*INSTRUCTIONS TO FOLLOW*
After finding the line that contains "Mare sărbătoare astăzi! Sfântul cu puteri" in the entries below, retype it and every following line precisely, the last included.

(Saved data entries)
····················

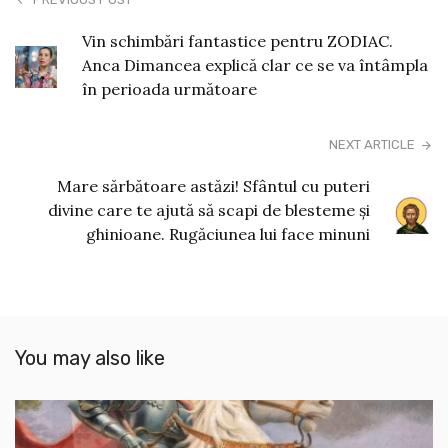
Vin schimbări fantastice pentru ZODIAC.
Anca Dimancea explică clar ce se va întâmpla
în perioada următoare
NEXT ARTICLE
Mare sărbătoare astăzi! Sfântul cu puteri
divine care te ajută să scapi de blesteme și
ghinioane. Rugăciunea lui face minuni
You may also like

····················

*RESPONSE FOR THIS EXERCISE*
Mare sărbătoare astăzi! Sfântul cu puteri
divine care te ajută să scapi de blesteme și
ghinioane. Rugăciunea lui face minuni
You may also like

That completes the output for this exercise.